_Aim of the task_: Go through the records line by line from the top and repeat each one exactly, ending with the line that contains "pecialty. Our study".

_Recorded data_:

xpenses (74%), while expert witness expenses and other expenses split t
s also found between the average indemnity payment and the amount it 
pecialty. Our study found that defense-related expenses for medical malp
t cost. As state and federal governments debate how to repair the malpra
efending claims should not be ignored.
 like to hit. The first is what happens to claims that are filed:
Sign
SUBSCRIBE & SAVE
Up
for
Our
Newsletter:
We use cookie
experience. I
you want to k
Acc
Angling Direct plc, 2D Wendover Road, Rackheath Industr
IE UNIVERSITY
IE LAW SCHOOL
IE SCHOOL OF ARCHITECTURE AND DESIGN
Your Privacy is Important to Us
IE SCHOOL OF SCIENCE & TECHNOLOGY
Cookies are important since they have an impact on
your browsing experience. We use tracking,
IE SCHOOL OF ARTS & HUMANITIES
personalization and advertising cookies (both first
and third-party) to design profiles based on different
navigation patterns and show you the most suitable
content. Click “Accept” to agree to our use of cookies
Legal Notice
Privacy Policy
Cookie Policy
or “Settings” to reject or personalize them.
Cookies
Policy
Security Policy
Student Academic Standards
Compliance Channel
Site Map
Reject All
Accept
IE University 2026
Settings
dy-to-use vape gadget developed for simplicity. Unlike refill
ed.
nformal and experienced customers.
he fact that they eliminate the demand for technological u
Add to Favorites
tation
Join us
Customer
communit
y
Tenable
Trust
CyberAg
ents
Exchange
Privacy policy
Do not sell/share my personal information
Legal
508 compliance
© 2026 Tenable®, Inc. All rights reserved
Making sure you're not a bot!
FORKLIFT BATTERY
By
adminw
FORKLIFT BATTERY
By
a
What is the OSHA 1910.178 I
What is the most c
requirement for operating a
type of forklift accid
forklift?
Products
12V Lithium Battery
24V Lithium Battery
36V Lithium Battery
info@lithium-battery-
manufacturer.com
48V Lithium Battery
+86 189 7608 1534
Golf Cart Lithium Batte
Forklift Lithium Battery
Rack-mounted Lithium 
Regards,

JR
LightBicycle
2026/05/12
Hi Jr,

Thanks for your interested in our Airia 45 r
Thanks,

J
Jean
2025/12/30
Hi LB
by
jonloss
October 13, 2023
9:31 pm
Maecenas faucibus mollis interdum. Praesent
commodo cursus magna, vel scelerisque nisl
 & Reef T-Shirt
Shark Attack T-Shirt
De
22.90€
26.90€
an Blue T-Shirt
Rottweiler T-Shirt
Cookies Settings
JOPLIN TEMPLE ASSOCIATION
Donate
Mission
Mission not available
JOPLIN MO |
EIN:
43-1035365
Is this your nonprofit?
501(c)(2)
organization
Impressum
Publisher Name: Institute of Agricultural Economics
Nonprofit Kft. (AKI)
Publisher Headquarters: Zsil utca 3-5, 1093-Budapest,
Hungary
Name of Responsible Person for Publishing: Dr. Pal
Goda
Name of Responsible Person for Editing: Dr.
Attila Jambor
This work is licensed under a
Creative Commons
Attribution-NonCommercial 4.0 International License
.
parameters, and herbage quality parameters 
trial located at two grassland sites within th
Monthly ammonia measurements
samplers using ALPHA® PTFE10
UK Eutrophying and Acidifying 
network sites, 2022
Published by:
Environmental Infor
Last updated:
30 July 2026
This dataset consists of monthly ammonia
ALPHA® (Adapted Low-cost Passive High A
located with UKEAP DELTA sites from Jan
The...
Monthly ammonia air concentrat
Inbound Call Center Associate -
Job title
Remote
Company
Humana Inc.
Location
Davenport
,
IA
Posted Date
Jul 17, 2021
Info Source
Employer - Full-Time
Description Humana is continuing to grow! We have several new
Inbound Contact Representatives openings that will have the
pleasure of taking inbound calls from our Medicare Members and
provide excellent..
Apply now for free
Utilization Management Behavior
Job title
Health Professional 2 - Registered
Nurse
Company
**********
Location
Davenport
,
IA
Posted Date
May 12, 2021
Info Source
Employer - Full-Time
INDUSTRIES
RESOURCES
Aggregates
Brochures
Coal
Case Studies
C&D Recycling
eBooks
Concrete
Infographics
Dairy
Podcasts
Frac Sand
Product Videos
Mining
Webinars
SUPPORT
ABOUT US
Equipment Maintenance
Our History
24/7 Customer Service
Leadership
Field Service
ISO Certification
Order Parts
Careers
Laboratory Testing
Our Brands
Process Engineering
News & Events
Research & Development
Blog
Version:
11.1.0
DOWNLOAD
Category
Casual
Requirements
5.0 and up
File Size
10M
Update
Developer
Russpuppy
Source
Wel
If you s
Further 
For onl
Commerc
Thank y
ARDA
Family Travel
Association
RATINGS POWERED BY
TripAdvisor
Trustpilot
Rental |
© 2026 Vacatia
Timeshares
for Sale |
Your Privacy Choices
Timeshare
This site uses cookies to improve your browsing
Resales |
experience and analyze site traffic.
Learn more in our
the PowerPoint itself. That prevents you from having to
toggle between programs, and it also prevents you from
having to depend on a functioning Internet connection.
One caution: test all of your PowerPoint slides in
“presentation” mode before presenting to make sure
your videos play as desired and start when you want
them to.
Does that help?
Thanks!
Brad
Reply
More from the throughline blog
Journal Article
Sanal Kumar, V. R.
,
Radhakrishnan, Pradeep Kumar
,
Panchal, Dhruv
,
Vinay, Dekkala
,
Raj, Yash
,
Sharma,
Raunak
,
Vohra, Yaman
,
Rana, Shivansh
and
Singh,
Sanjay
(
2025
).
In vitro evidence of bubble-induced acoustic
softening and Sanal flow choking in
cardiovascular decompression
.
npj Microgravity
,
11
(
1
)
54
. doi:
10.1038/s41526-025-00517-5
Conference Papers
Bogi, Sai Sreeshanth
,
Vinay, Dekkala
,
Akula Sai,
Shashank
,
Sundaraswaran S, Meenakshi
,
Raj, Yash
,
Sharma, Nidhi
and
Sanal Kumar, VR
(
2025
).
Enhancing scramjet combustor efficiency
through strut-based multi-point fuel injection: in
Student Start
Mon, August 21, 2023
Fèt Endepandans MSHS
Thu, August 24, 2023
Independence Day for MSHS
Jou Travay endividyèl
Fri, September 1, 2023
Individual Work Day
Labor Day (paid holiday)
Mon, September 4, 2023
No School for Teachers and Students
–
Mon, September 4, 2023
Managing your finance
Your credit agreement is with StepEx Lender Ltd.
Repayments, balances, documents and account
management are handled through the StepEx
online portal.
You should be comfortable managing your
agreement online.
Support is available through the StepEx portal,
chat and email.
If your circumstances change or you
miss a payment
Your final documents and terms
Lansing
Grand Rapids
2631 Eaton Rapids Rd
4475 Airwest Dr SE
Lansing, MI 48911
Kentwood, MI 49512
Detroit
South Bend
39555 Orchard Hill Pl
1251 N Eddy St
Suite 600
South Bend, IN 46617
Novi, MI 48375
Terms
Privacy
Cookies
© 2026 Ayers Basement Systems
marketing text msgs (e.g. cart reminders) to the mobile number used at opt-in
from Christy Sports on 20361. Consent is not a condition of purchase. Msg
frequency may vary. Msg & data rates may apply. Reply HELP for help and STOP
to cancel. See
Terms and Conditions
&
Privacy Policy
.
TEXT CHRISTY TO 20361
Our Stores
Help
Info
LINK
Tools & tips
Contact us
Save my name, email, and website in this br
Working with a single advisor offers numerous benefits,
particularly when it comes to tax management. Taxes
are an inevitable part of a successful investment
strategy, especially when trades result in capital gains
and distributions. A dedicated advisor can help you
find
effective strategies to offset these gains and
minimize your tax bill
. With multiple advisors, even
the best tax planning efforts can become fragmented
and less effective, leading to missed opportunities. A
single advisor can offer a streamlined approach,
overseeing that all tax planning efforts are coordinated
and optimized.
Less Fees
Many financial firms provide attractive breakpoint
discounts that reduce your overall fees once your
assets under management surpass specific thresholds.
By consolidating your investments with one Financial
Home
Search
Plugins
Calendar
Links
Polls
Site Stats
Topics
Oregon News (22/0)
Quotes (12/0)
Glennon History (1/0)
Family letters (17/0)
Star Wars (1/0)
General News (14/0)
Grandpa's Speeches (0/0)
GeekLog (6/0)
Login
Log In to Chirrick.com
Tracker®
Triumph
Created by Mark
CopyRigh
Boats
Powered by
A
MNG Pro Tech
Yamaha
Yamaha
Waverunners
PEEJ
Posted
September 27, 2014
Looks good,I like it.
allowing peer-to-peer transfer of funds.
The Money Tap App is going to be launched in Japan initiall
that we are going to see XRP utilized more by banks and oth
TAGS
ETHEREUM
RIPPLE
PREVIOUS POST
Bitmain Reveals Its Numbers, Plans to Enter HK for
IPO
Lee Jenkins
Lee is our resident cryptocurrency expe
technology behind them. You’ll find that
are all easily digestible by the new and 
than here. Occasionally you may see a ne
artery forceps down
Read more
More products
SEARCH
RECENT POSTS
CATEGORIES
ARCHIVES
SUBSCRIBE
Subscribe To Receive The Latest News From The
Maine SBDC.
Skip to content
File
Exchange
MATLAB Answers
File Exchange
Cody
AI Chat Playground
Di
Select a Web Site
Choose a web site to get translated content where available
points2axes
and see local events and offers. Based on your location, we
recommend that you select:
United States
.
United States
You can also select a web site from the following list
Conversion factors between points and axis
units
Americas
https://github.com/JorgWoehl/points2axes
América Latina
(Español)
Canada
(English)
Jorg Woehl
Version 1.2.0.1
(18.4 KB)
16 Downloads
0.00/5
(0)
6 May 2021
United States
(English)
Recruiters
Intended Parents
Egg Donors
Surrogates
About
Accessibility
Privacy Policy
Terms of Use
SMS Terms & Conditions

_Result of this task_:
xpenses (74%), while expert witness expenses and other expenses split t
s also found between the average indemnity payment and the amount it 
pecialty. Our study found that defense-related expenses for medical malp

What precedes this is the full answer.